A white police officer in Cincinnati was acquitted of all charges in the fatal shooting of an unarmed black teenager that sparked the city's worst racial unrest in 30 years. Stephen Roach had been charged with negligent homicide and obstructing official business after he shot Timothy Thomas April 7. Judge Ralph Winkler, who heard the case without a jury, noted that Thomas failed to respond to an order to show his hands and ran instead.

The House voted 398 to 17 to support a $343 billion defense bill, boosting funds to fight terrorism by $400 million. The measure meets President Bush's overall request but siphons some money from his missile-defense program and allocates it to counterterrorism efforts. The Senate, so far, has been unable to vote because of attempts to attach other proposals to the defense bill.

Bush pushed for sweeping changes in airport security, including armed marshals on almost all commercial flights and possibly giving the government a larger role in overseeing airport security.
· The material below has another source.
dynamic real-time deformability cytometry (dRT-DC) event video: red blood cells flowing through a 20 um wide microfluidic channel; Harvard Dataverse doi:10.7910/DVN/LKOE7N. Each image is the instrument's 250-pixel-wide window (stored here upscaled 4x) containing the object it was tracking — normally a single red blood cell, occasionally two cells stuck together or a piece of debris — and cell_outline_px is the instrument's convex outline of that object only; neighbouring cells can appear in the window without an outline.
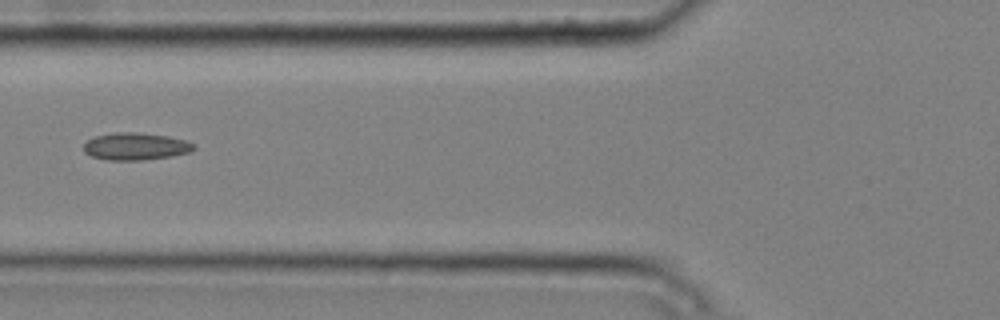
{"species": "common noctule bat (a hibernating species)", "species_latin": "Nyctalus noctula", "temperature_condition": "cold", "stored_images_in_passage": 6, "camera_frame_rate_fps": 3000, "um_per_image_px": 0.085, "animal": {"sex": "male", "body_mass_g": 20.4}, "frame": {"image": 1, "passage_image": 6, "time_ms": 1.667, "image_size_px": [1000, 320], "cell_outline_px": [[196, 148], [192, 152], [172, 156], [144, 160], [104, 160], [92, 156], [84, 152], [84, 144], [88, 140], [96, 136], [116, 132], [136, 132], [168, 136], [188, 140], [196, 144]], "centroid_in_image_um": [11.59, 12.45], "position_along_channel_um": 114.2, "area_um2": 17.74}}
Separately, the Justice Department said 20 people had been charged with fraudulently obtaining licenses to transport hazardous materials by truck. Some who sought the licenses may have ties to the hijackers, reports said. Meanwhile, the Pentagon called to duty an additional 1,940 National Guardsmen and reservists. It had already called 10,000 reservists and plans to summon as many as 35,500.

Billionaire media tycoon Michael Bloomberg (above) easily won New York City's Republican mayoral primary, while Democrats Mark Green and Fernando Ferrer were headed for an Oct. 11 runoff in a race thrown into turmoil by the World Trade Center disaster. Further complicating the race was the possibility that Mayor Rudolph Giuliani (R) might try to stay on to steer the city through its crisis. Current laws bar him from seeking a third consecutive term.

Oklahoma voters approved a bill that makes the state the first since 1986 to ban labor contracts requiring workers to pay union dues. The campaign pitted business and labor interests over the right-to-work issue. Supporters said workers should choose whether they want to support a union. Opponents said a ban would attract low-wage companies.

Basketball legend Michael Jordan finally announced he'll make a second comeback as an active player, three years after retiring from the Chicago Bulls. Jordan will play for the Washington Wizards through 2003 and donate his $1 million first-year salary to victims of the terrorist attacks. He had served as manager of the Wizards. He earlier left the game to pursue a baseball career.